● **Exercise**
Filter these entries so that only lines with the word "Érico" remain.

● **Information given**
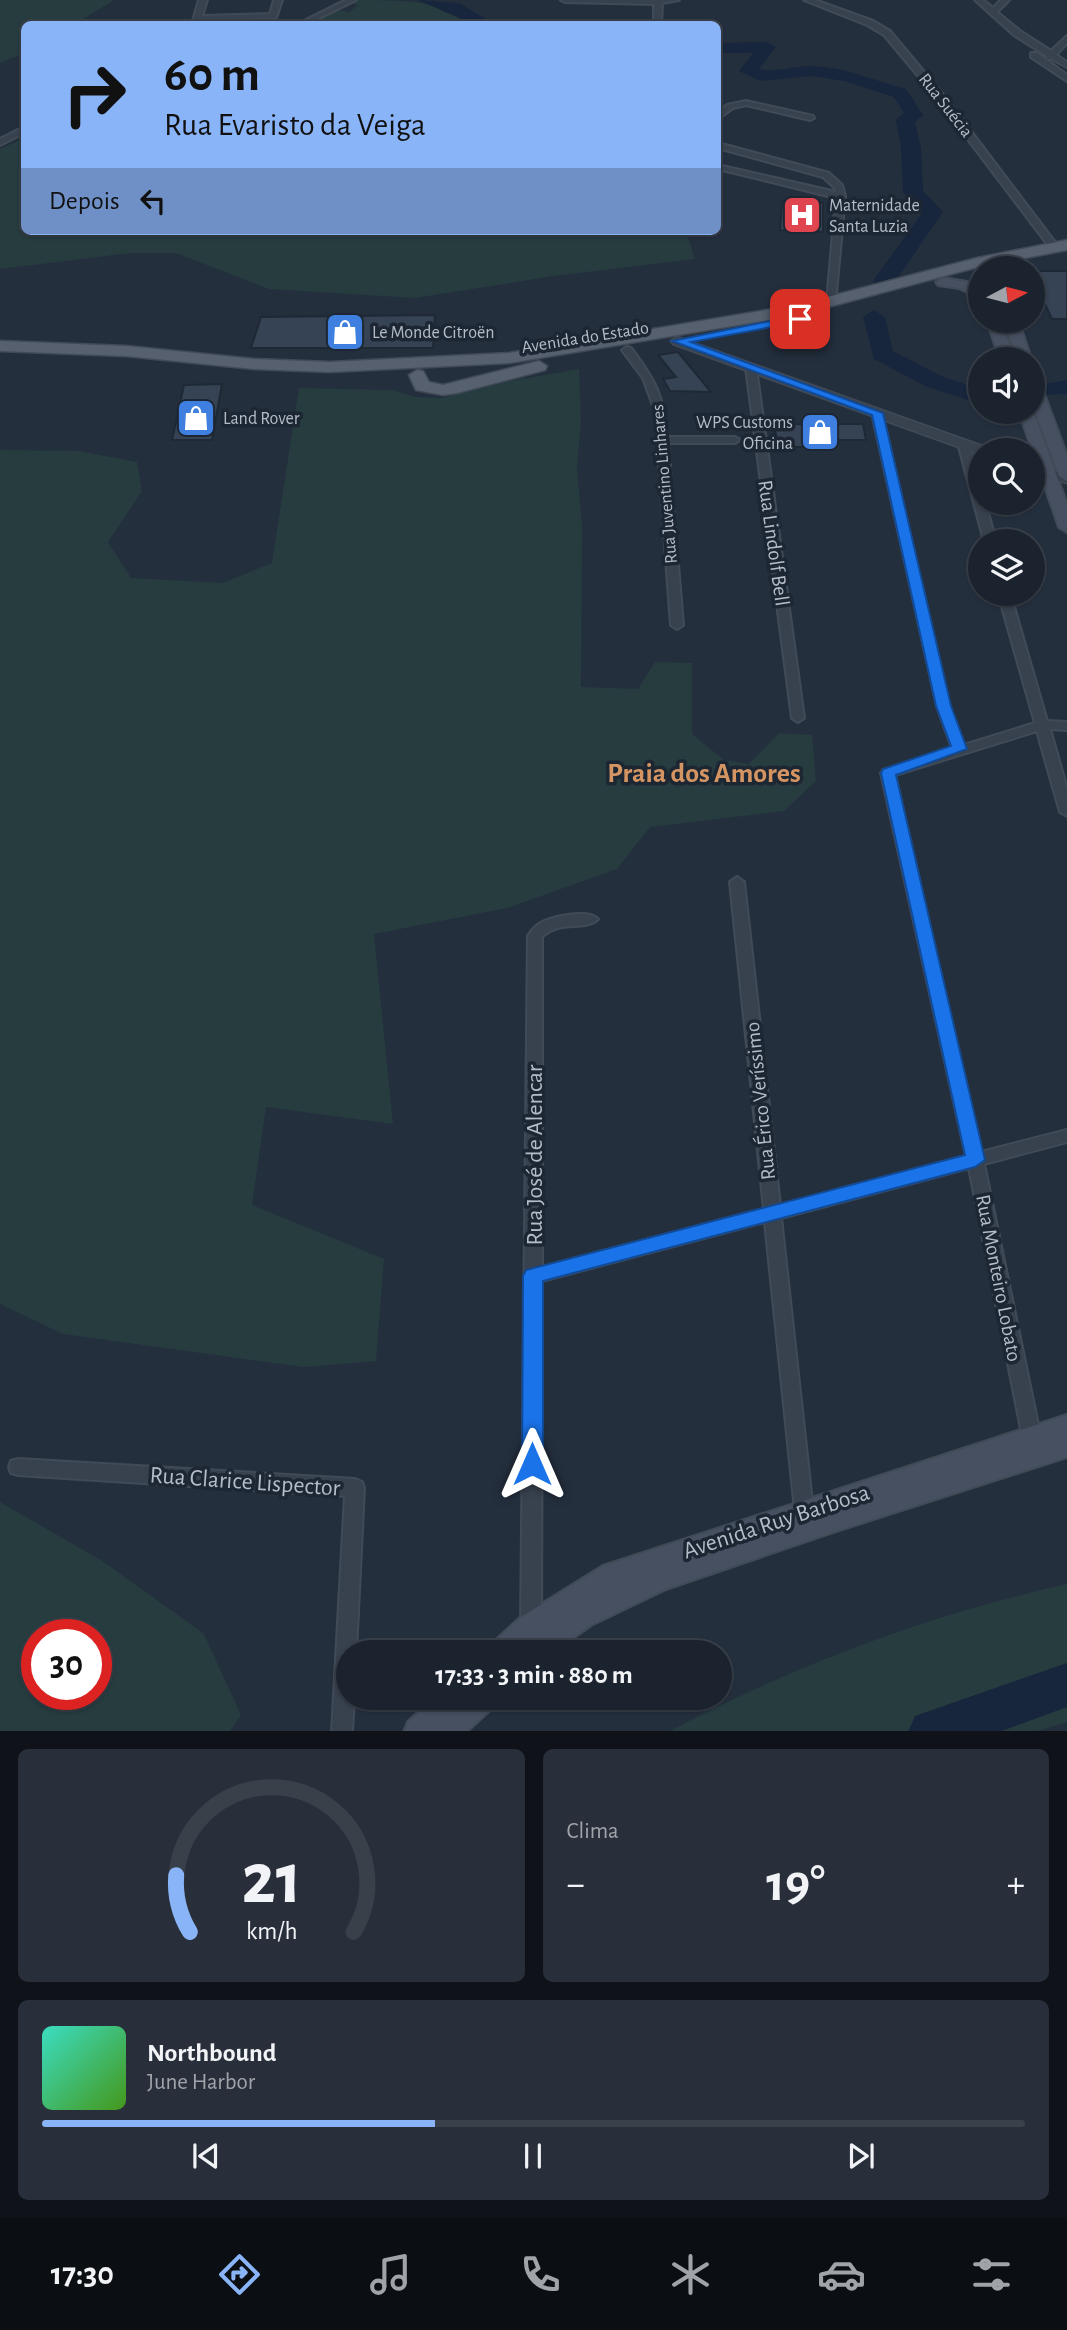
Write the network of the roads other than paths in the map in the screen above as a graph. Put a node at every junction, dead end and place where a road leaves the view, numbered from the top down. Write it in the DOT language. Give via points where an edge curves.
graph roads {
  1 [pos="203,0"];
  2 [pos="278,0"];
  3 [pos="352,0"];
  4 [pos="565,0"];
  5 [pos="675,0"];
  6 [pos="808,0"];
  7 [pos="979,0"];
  8 [pos="1005,0"];
  9 [pos="599,1"];
  10 [pos="658,2"];
  11 [pos="992,13"];
  12 [pos="196,21"];
  13 [pos="308,21"];
  14 [pos="658,21"];
  15 [pos="1067,38"];
  16 [pos="1019,40"];
  17 [pos="1050,57"];
  18 [pos="1067,65"];
  19 [pos="1067,79"];
  20 [pos="721,112"];
  21 [pos="810,118"];
  22 [pos="21,132"];
  23 [pos="0,142"];
  24 [pos="721,147"];
  25 [pos="721,168"];
  26 [pos="841,196"];
  27 [pos="1063,249"];
  28 [pos="1037,256"];
  29 [pos="968,275"];
  30 [pos="943,282"];
  31 [pos="968,290"];
  32 [pos="877,296"];
  33 [pos="832,302"];
  34 [pos="677,341"];
  35 [pos="8,346"];
  36 [pos="627,350"];
  37 [pos="126,352"];
  38 [pos="0,356"];
  39 [pos="107,361"];
  40 [pos="543,364"];
  41 [pos="751,368"];
  42 [pos="423,370"];
  43 [pos="877,413"];
  44 [pos="1045,417"];
  45 [pos="1031,424"];
  46 [pos="662,440"];
  47 [pos="735,440"];
  48 [pos="963,443"];
  49 [pos="968,445"];
  50 [pos="1045,473"];
  51 [pos="1048,474"];
  52 [pos="1067,477"];
  53 [pos="1065,517"];
  54 [pos="987,529"];
  55 [pos="1008,606"];
  56 [pos="677,625"];
  57 [pos="798,718"];
  58 [pos="1041,725"];
  59 [pos="1067,726"];
  60 [pos="959,749"];
  61 [pos="1067,812"];
  62 [pos="737,882"];
  63 [pos="591,919"];
  64 [pos="1067,1136"];
  65 [pos="975,1160"];
  66 [pos="772,1213"];
  67 [pos="533,1276"];
  68 [pos="1067,1426"];
  69 [pos="1067,1446"];
  70 [pos="1033,1447"];
  71 [pos="18,1467"];
  72 [pos="805,1520"];
  73 [pos="536,1640"];
  74 [pos="441,1710"];
  75 [pos="469,1710"];
  76 [pos="342,1731"];
  77 [pos="418,1731"];
  78 [pos="445,1731"];
  1 -- 12 [label="street"];
  2 -- 12 [label="street" via="273,16"];
  3 -- 13 [label="street"];
  4 -- 9 [label="street"];
  5 -- 10 [label="street"];
  6 -- 27 [label="street, Rua Suécia" via="887,33"];
  7 -- 11 [label="street"];
  8 -- 11 [label="street"];
  9 -- 10 [label="street"];
  10 -- 14 [label="street"];
  11 -- 17 [label="street"];
  15 -- 17 [label="street"];
  16 -- 19 [label="street"];
  17 -- 18 [label="street"];
  20 -- 21 [label="street" via="746,103"];
  22 -- 23 [label="street"];
  24 -- 26 [label="street" via="827,175"];
  25 -- 26 [label="street"];
  26 -- 33 [label="street"];
  27 -- 28 [label="main road"];
  27 -- 32 [label="main road" via="977,263"];
  29 -- 30 [label="main road"];
  30 -- 31 [label="main road"];
  30 -- 32 [label="main road"];
  32 -- 33 [label="main road, Avenida do Estado"];
  32 -- 34 [label="main road, Avenida do Estado"];
  33 -- 42 [label="main road, Avenida do Estado" via="577,349"];
  34 -- 36 [label="main road, Avenida do Estado"];
  34 -- 41 [label="street"];
  35 -- 37 [label="main road, Avenida do Estado"];
  36 -- 40 [label="main road, Avenida do Estado"];
  36 -- 46 [label="street, Rua Juventino Linhares" via="655,393"];
  37 -- 39 [label="main road"];
  37 -- 42 [label="main road, Avenida do Estado" via="278,365"];
  38 -- 39 [label="main road, Avenida do Estado"];
  39 -- 42 [label="main road, Avenida do Estado" via="289,374"];
  40 -- 42 [label="main road" via="443,390 422,386"];
  41 -- 43 [label="street"];
  41 -- 57 [label="street, Rua Lindolf Bell"];
  43 -- 48 [label="street"];
  43 -- 60 [label="street" via="943,706"];
  44 -- 52 [label="main road"];
  45 -- 51 [label="main road"];
  46 -- 47 [label="street"];
  46 -- 56 [label="street, Rua Juventino Linhares"];
  48 -- 49 [label="street"];
  48 -- 54 [label="street"];
  50 -- 51 [label="street"];
  51 -- 52 [label="street"];
  51 -- 53 [label="main road"];
  55 -- 58 [label="street"];
  58 -- 59 [label="street"];
  58 -- 60 [label="street"];
  58 -- 61 [label="street"];
  60 -- 65 [label="street, Rua Monteiro Lobato" via="888,773"];
  62 -- 66 [label="street, Rua Érico Veríssimo"];
  63 -- 67 [label="street, Rua José de Alencar" via="553,922 535,936"];
  64 -- 65 [label="street"];
  65 -- 66 [label="street"];
  65 -- 70 [label="street, Rua Monteiro Lobato"];
  66 -- 67 [label="street"];
  66 -- 72 [label="street, Rua Érico Veríssimo"];
  67 -- 73 [label="street, Rua José de Alencar"];
  68 -- 70 [label="main road, Avenida Ruy Barbosa"];
  69 -- 70 [label="main road, Avenida Ruy Barbosa"];
  70 -- 72 [label="main road, Avenida Ruy Barbosa"];
  71 -- 76 [label="street, Rua Clarice Lispector" via="355,1488"];
  72 -- 73 [label="main road, Avenida Ruy Barbosa" via="624,1592"];
  74 -- 77 [label="main road"];
  75 -- 78 [label="main road"];
}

● **Answer to the problem**
  62 -- 66 [label="street, Rua Érico Veríssimo"];
  66 -- 72 [label="street, Rua Érico Veríssimo"];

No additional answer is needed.